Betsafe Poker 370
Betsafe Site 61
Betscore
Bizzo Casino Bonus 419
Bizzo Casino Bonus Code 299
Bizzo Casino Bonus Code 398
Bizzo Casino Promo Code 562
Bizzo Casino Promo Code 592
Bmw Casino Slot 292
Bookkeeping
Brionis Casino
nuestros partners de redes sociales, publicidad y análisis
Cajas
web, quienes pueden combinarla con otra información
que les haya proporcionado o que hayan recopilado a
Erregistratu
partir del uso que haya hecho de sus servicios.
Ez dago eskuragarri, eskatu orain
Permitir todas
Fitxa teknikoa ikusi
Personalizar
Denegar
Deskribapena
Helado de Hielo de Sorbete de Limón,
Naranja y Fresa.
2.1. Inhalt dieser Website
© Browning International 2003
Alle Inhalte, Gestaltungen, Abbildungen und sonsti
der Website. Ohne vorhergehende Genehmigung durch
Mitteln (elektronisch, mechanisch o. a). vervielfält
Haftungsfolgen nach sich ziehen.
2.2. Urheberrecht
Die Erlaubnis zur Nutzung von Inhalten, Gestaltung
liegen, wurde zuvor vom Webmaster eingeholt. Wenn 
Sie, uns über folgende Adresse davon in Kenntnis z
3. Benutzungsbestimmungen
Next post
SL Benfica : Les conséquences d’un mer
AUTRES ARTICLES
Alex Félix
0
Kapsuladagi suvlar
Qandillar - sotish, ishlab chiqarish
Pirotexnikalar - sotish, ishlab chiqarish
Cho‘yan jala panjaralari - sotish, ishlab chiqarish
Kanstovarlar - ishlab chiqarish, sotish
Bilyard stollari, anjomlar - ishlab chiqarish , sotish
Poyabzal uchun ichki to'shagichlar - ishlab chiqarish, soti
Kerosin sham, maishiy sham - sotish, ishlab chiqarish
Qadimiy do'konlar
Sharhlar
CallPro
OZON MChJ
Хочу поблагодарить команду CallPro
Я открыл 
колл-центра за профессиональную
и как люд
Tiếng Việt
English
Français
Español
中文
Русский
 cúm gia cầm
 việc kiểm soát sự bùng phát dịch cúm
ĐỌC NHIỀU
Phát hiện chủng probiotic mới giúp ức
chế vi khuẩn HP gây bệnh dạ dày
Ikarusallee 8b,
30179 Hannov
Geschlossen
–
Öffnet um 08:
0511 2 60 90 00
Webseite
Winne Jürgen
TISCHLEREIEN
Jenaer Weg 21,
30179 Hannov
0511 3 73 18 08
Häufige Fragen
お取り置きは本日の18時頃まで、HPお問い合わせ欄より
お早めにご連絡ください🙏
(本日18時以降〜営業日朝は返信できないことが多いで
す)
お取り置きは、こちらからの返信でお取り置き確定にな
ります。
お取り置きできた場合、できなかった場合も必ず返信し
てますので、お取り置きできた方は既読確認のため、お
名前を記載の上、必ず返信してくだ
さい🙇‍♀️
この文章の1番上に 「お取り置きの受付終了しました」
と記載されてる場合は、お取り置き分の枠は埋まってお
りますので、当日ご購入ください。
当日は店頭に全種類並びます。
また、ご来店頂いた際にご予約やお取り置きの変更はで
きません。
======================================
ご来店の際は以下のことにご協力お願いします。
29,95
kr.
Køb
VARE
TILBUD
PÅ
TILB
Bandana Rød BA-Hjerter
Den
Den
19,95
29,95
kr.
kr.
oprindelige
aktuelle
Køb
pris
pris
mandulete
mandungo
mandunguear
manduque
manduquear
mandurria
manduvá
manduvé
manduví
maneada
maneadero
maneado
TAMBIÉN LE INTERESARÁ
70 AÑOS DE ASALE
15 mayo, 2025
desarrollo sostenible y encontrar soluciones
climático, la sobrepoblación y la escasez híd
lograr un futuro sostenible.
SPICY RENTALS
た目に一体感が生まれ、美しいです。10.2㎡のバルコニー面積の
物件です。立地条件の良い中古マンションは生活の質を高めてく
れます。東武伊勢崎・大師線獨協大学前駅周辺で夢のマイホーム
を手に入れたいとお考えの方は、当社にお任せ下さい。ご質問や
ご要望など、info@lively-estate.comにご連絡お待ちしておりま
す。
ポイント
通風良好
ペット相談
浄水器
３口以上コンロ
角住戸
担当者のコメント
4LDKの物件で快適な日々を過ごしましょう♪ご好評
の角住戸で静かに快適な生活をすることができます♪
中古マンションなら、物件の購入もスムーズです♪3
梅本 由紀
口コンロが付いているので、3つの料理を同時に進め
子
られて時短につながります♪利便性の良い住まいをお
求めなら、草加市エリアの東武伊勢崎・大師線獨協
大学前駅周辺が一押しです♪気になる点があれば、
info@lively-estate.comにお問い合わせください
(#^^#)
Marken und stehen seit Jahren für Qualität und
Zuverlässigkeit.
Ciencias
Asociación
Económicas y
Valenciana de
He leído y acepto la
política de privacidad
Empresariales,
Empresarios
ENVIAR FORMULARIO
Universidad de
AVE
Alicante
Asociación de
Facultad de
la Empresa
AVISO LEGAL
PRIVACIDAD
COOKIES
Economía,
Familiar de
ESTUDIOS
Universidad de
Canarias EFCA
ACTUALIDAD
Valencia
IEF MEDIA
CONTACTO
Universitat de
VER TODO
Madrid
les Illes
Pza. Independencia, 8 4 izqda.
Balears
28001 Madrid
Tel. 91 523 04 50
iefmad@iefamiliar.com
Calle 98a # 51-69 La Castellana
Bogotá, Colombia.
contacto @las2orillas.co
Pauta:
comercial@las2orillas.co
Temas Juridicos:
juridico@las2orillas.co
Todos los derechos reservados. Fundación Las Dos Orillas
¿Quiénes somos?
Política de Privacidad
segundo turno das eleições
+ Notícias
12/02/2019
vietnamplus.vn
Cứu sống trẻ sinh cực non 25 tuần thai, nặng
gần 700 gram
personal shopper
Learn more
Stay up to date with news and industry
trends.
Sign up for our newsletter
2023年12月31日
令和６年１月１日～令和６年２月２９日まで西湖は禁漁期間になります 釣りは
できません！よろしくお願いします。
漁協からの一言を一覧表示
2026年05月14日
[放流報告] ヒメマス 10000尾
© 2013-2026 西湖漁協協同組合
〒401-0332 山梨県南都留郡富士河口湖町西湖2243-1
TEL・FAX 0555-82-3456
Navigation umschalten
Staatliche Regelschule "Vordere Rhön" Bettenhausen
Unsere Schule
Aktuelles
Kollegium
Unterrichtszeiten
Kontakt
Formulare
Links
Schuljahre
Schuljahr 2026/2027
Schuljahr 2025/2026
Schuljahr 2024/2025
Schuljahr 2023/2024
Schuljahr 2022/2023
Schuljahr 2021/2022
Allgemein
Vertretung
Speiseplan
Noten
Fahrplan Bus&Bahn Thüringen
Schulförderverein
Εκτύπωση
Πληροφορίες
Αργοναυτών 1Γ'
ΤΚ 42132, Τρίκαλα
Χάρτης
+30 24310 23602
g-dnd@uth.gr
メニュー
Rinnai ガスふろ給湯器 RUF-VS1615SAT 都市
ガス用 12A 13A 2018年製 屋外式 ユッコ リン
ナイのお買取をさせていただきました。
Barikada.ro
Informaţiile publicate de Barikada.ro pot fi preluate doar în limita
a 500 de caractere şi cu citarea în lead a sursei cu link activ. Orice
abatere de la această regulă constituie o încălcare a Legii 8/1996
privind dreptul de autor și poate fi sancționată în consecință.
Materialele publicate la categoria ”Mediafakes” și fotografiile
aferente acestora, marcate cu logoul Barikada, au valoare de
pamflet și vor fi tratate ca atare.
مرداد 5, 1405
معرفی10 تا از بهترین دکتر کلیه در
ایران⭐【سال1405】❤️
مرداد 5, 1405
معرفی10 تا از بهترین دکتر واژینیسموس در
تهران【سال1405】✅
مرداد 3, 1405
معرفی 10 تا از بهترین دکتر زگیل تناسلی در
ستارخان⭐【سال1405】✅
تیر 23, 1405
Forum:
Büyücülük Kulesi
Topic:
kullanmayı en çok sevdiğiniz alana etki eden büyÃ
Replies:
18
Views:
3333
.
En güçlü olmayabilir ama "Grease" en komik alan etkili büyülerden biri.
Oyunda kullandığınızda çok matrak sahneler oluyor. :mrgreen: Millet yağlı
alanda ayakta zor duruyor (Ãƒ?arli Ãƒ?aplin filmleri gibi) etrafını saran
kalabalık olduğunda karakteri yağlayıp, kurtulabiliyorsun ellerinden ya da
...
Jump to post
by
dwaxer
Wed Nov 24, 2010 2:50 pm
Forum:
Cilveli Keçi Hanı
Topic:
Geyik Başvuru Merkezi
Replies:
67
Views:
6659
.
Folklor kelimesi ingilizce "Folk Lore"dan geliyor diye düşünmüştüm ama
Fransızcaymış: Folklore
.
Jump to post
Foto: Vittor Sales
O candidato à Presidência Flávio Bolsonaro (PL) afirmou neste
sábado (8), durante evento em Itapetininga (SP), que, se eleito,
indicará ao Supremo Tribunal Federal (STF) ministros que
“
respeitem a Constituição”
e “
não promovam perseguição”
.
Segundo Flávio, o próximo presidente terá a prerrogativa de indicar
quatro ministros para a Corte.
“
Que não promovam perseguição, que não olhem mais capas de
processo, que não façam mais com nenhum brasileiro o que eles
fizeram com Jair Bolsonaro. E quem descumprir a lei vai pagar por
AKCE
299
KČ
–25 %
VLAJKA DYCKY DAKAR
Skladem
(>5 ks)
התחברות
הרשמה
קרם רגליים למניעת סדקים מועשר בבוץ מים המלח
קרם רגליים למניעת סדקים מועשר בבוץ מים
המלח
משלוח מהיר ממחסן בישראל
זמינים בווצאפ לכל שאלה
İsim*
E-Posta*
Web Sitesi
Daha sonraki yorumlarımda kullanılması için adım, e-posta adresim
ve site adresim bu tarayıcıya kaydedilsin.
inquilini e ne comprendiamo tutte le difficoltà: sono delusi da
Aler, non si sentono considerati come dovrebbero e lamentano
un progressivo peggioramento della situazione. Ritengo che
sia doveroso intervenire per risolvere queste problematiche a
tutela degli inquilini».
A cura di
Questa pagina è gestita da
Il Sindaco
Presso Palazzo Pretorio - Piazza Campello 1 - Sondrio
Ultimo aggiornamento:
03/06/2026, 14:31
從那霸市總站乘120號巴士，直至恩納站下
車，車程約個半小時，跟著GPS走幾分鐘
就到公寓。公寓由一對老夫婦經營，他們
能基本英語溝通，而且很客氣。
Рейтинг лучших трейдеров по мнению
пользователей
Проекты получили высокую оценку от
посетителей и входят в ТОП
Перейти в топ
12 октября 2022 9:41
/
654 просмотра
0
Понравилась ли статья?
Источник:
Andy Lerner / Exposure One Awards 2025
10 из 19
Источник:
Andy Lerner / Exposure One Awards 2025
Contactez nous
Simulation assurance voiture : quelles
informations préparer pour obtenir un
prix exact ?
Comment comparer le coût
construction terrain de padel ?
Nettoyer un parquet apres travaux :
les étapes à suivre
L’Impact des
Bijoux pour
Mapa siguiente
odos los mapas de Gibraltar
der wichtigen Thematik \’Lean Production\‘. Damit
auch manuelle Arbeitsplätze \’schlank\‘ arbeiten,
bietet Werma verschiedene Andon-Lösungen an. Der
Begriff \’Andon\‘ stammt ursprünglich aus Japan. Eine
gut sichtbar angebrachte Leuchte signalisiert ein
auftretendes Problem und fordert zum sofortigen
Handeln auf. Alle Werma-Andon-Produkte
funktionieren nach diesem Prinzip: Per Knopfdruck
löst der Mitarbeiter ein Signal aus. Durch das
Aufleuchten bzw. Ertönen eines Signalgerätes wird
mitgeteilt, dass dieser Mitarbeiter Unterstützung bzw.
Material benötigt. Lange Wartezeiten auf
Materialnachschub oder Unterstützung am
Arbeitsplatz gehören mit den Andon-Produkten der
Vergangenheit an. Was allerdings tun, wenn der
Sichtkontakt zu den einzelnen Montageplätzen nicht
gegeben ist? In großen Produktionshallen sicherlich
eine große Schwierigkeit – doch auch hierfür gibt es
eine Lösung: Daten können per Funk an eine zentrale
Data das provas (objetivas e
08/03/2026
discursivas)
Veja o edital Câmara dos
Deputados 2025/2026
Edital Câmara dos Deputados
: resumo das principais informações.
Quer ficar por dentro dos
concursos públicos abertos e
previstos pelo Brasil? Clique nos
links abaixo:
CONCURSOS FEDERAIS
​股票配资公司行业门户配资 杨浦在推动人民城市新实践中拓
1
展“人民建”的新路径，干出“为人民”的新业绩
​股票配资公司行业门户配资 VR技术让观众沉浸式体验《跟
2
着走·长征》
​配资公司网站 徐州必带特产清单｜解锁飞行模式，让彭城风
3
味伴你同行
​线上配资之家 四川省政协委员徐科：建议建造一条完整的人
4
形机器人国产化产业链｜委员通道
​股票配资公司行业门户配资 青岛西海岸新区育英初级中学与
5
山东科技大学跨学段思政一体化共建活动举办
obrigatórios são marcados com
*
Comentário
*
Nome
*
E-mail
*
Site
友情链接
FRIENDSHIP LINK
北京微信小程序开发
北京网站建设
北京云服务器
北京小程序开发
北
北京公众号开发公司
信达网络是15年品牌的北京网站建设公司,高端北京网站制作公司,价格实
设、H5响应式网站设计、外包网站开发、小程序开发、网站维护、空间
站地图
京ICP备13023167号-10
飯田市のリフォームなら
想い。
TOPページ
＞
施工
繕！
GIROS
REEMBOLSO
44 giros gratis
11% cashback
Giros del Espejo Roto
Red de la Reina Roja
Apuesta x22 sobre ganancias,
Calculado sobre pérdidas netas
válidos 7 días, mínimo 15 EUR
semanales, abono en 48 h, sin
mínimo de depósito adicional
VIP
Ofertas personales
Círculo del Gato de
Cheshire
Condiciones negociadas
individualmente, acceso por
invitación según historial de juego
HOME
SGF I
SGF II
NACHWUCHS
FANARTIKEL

::::

◆ WORK TO BE COMPLETED
Keeping every character as it is, restate the lines above that run from the line with "informations préparer pour obtenir un" through the line with "odos los mapas de Gibraltar", both included, and nothing else.

◆ RESPONSE TO THIS EXERCISE
informations préparer pour obtenir un
prix exact ?
Comment comparer le coût
construction terrain de padel ?
Nettoyer un parquet apres travaux :
les étapes à suivre
L’Impact des
Bijoux pour
Mapa siguiente
odos los mapas de Gibraltar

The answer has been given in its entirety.